■ **Given data**:

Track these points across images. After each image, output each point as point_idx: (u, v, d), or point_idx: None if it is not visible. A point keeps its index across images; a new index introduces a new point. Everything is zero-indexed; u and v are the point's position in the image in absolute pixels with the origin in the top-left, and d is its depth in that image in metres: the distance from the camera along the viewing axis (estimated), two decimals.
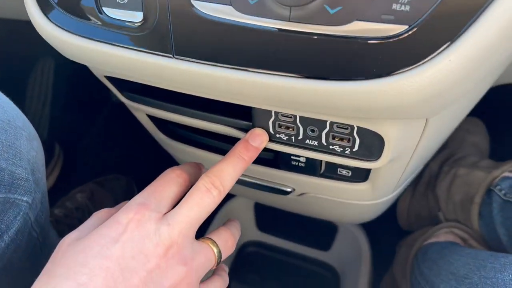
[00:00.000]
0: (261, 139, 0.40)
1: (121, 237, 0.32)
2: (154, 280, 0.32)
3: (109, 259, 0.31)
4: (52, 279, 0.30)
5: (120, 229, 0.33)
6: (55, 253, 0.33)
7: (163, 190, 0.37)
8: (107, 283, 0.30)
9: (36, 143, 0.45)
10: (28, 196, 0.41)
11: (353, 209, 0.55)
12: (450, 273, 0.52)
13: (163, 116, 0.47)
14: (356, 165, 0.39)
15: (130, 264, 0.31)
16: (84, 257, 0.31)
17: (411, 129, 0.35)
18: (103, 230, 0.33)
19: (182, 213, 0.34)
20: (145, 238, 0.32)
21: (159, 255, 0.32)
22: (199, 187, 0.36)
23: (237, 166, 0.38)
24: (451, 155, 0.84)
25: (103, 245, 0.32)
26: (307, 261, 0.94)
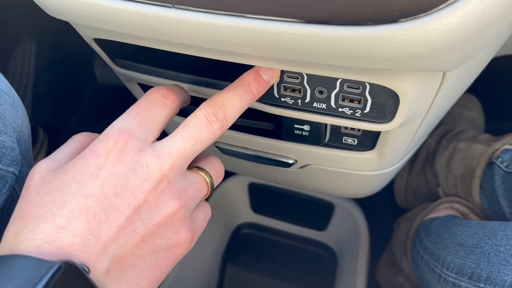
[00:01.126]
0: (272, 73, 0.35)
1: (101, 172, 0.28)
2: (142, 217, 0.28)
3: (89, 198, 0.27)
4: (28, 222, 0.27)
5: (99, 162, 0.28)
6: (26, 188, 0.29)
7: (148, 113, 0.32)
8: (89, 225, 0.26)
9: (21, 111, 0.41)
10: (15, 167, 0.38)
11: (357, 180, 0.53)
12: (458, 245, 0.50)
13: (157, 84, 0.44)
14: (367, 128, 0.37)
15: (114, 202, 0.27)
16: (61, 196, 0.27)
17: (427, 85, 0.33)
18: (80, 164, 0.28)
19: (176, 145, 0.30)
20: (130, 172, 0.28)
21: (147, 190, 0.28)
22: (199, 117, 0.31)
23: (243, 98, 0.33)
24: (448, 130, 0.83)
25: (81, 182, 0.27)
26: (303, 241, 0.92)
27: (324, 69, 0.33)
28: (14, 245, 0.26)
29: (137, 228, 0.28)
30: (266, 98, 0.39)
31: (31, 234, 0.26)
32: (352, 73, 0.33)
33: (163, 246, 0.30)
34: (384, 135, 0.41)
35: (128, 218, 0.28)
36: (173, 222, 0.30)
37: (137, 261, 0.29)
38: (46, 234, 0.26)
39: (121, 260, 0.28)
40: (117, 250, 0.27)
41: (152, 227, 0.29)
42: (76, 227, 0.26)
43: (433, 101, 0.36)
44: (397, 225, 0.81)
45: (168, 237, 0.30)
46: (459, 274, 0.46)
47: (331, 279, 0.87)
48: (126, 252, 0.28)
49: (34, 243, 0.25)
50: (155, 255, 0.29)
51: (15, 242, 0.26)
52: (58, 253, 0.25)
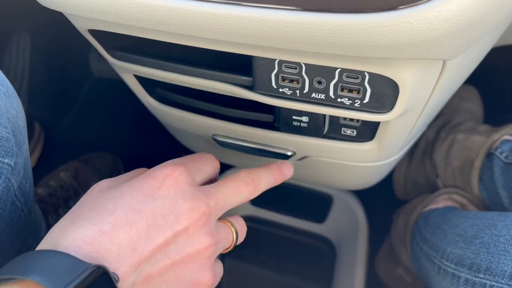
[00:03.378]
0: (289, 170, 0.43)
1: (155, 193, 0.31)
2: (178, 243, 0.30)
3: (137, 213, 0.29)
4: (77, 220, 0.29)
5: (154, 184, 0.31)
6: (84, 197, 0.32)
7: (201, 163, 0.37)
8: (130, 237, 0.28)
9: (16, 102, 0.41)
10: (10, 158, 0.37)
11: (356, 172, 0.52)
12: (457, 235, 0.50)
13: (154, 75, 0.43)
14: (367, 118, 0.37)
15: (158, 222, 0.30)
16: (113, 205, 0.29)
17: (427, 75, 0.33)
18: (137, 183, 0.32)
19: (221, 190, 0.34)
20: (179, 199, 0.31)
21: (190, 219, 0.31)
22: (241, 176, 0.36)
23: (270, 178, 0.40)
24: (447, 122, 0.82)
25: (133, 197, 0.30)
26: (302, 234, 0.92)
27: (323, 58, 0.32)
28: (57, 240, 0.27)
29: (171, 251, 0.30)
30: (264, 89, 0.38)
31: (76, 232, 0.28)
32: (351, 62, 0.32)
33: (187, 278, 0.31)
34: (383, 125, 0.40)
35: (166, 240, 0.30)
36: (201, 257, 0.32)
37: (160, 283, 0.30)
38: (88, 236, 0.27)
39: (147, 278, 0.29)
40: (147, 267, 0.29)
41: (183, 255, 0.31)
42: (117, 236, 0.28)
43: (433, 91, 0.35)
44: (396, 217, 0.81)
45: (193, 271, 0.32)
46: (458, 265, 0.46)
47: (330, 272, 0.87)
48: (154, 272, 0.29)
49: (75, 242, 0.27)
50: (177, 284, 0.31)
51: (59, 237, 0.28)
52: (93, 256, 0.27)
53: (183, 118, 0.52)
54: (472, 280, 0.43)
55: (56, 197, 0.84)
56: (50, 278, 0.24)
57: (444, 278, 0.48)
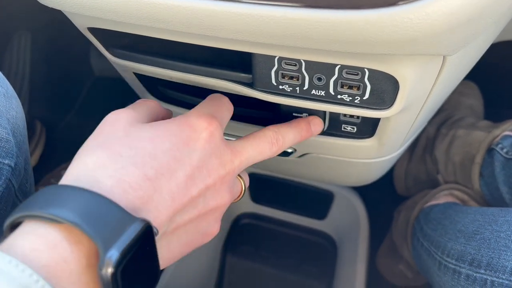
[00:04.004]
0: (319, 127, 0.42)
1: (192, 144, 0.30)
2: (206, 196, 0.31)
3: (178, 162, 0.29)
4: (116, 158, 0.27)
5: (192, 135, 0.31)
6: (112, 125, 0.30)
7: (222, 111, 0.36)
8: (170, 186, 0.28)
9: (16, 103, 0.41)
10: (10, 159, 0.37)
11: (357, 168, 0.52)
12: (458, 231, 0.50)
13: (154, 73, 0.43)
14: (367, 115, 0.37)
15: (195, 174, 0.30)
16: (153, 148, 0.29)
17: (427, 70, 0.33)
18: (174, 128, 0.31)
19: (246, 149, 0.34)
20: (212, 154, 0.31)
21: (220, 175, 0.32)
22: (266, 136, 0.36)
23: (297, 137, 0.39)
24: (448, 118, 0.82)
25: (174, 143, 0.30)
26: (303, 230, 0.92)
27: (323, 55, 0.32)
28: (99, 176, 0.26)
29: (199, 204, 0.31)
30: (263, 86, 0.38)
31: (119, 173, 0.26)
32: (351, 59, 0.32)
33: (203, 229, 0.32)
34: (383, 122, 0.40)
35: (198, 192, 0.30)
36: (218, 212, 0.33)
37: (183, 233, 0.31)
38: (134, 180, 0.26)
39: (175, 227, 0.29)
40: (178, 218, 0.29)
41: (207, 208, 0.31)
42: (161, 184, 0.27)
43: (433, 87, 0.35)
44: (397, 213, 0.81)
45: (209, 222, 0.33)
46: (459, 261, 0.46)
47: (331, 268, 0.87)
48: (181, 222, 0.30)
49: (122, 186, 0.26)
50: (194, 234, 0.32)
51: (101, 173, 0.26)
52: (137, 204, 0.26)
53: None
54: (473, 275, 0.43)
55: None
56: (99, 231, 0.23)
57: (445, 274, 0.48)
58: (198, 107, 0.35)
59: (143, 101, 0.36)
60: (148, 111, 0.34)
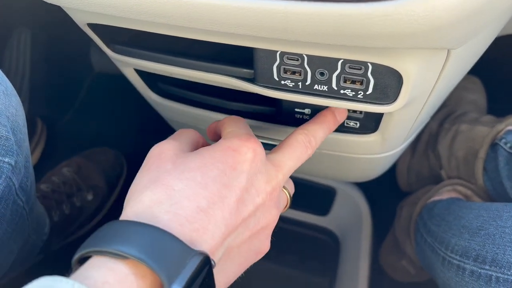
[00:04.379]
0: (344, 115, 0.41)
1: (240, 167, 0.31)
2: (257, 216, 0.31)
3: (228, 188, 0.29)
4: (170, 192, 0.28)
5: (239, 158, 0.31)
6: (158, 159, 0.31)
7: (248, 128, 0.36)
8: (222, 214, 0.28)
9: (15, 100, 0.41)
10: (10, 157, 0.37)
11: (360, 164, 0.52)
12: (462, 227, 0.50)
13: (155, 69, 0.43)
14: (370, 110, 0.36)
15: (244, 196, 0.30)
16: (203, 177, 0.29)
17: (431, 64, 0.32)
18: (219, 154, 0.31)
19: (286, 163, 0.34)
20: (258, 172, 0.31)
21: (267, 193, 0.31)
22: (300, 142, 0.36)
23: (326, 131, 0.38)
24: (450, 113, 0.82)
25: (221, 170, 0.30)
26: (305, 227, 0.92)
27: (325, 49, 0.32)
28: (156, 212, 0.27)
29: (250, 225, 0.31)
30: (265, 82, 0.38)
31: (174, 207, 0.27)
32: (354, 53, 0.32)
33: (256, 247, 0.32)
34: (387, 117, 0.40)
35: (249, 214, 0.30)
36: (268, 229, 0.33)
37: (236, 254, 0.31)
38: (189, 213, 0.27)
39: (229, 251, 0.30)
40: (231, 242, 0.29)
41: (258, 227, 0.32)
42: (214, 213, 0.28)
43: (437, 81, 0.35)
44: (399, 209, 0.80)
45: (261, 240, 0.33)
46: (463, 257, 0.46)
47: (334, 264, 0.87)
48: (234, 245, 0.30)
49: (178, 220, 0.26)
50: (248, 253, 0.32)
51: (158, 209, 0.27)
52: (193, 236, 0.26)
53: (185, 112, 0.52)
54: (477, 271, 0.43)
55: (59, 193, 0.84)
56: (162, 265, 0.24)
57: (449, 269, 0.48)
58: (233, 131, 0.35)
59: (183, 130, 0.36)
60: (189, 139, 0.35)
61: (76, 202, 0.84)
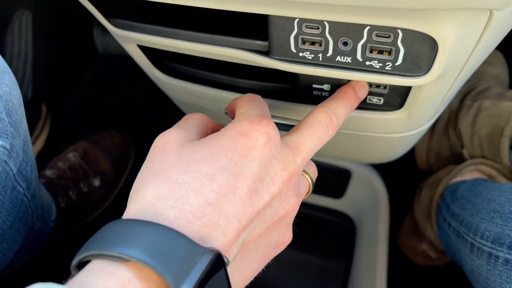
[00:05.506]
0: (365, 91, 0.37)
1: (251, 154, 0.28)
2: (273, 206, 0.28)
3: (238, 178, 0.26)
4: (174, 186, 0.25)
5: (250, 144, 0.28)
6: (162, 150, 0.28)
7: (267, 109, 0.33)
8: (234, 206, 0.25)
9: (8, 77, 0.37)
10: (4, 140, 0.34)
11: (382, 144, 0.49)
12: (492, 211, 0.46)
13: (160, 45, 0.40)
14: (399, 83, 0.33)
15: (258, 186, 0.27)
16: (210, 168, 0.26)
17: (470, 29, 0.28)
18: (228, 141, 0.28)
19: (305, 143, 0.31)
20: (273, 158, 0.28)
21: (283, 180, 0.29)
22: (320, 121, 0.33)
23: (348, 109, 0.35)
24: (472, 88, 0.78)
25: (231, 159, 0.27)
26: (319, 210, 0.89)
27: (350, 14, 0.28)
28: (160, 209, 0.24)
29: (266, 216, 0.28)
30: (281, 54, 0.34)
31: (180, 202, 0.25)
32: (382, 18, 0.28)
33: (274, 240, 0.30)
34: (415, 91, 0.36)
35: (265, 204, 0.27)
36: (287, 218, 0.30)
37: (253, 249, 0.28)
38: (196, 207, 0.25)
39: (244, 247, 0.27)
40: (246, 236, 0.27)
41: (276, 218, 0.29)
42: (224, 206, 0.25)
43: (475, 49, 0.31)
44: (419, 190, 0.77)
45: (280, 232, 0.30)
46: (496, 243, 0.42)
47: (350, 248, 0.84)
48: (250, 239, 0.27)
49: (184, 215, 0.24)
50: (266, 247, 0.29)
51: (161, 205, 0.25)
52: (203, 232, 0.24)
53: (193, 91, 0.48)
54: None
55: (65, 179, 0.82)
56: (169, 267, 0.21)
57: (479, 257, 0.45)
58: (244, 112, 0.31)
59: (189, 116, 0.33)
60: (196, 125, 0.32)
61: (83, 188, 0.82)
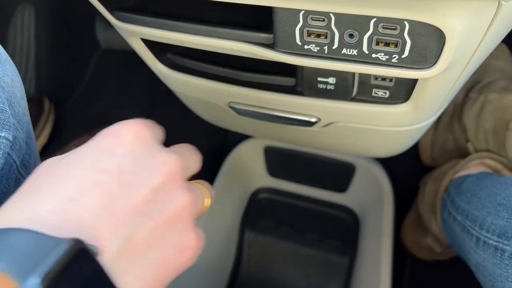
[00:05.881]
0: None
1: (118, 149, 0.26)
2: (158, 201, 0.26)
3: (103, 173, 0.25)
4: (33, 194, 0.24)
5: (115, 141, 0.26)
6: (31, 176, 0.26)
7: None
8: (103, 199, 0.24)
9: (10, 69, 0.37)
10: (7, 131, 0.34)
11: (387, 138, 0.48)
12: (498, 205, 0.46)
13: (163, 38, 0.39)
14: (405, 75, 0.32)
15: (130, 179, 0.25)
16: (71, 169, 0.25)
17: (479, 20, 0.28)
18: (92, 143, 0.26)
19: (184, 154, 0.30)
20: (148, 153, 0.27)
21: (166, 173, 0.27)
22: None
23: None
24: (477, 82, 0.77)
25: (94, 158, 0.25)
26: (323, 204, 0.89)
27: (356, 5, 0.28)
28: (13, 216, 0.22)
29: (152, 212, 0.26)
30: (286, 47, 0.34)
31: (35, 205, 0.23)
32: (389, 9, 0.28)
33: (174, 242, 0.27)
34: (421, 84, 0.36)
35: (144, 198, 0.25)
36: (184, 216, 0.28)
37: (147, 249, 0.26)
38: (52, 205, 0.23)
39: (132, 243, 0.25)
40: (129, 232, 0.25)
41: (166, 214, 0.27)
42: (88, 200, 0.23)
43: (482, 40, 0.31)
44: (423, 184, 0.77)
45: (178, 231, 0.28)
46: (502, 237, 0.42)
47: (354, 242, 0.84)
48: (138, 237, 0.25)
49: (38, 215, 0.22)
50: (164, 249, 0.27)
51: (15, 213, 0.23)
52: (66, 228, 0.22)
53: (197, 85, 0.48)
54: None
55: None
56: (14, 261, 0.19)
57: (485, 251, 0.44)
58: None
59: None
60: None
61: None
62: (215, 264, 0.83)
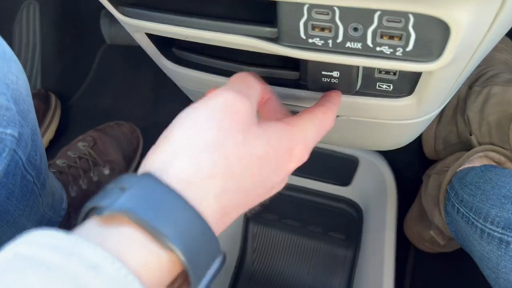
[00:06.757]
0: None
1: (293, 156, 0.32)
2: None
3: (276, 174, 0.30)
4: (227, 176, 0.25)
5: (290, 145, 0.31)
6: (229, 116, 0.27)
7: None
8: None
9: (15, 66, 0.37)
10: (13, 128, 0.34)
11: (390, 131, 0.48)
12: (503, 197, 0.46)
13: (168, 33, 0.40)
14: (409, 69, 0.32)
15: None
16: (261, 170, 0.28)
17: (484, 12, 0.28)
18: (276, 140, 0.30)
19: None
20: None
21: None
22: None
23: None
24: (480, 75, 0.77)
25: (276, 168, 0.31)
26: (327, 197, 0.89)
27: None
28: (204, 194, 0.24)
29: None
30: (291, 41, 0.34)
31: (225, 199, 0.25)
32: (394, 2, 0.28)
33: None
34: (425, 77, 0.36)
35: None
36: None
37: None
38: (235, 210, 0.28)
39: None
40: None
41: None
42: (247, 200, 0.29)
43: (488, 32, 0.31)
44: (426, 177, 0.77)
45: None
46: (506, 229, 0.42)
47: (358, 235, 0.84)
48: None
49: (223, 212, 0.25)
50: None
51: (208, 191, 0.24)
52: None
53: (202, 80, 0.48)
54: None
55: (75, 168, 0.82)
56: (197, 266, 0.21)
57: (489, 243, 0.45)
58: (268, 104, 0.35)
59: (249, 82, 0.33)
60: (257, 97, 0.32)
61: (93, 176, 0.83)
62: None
* * *
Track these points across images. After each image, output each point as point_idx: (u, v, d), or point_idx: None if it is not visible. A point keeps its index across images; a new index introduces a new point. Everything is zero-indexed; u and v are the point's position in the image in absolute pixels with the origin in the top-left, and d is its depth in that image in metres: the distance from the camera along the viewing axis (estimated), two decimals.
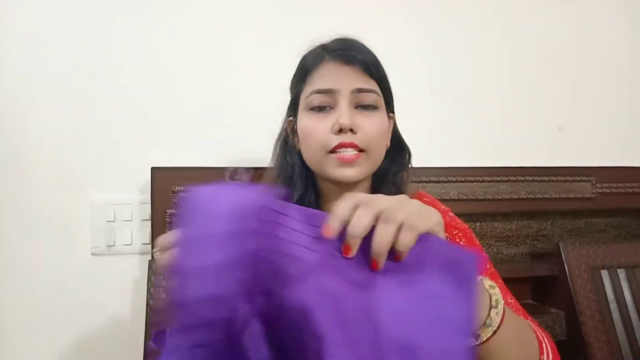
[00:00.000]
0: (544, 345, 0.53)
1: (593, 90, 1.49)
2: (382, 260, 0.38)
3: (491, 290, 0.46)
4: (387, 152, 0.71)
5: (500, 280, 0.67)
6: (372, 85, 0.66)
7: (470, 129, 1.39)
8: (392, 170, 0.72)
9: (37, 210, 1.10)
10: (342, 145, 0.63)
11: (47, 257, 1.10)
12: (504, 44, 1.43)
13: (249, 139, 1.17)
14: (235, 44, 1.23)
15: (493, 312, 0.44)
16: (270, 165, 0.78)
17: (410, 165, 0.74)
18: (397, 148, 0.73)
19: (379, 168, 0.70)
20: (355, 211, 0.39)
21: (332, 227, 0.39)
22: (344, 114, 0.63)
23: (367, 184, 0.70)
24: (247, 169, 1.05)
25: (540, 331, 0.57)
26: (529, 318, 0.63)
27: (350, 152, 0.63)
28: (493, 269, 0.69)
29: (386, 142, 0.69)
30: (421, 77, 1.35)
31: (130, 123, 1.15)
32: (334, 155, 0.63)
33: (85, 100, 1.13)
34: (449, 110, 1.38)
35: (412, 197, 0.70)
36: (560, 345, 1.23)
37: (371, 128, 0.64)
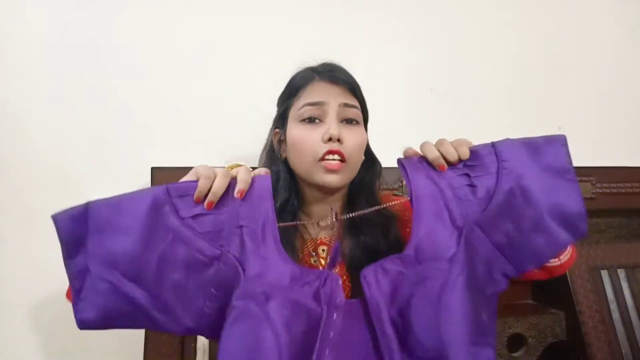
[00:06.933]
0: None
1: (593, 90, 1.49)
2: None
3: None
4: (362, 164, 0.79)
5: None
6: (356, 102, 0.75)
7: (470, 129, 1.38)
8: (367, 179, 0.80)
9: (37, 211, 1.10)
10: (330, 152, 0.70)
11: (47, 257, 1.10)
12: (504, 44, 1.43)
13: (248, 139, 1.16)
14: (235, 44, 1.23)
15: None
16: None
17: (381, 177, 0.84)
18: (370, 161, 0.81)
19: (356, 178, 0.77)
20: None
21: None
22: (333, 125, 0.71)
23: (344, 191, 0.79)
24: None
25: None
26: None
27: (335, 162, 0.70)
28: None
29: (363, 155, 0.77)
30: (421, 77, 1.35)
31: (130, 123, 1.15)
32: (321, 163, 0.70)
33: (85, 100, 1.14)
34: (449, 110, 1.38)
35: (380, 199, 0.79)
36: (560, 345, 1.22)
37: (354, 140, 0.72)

■ **Exercise objective**:
Within the material above, copy exactly the lines from the line that holds "14: (356, 165, 0.39)" up to and including the line that holds "26: (307, 261, 0.94)".

■ **Answer for this exercise**:
14: (356, 165, 0.39)
15: (130, 264, 0.31)
16: (84, 257, 0.31)
17: (411, 129, 0.35)
18: (103, 230, 0.33)
19: (182, 213, 0.34)
20: (145, 238, 0.32)
21: (159, 255, 0.32)
22: (199, 187, 0.36)
23: (237, 166, 0.38)
24: (451, 155, 0.84)
25: (103, 245, 0.32)
26: (307, 261, 0.94)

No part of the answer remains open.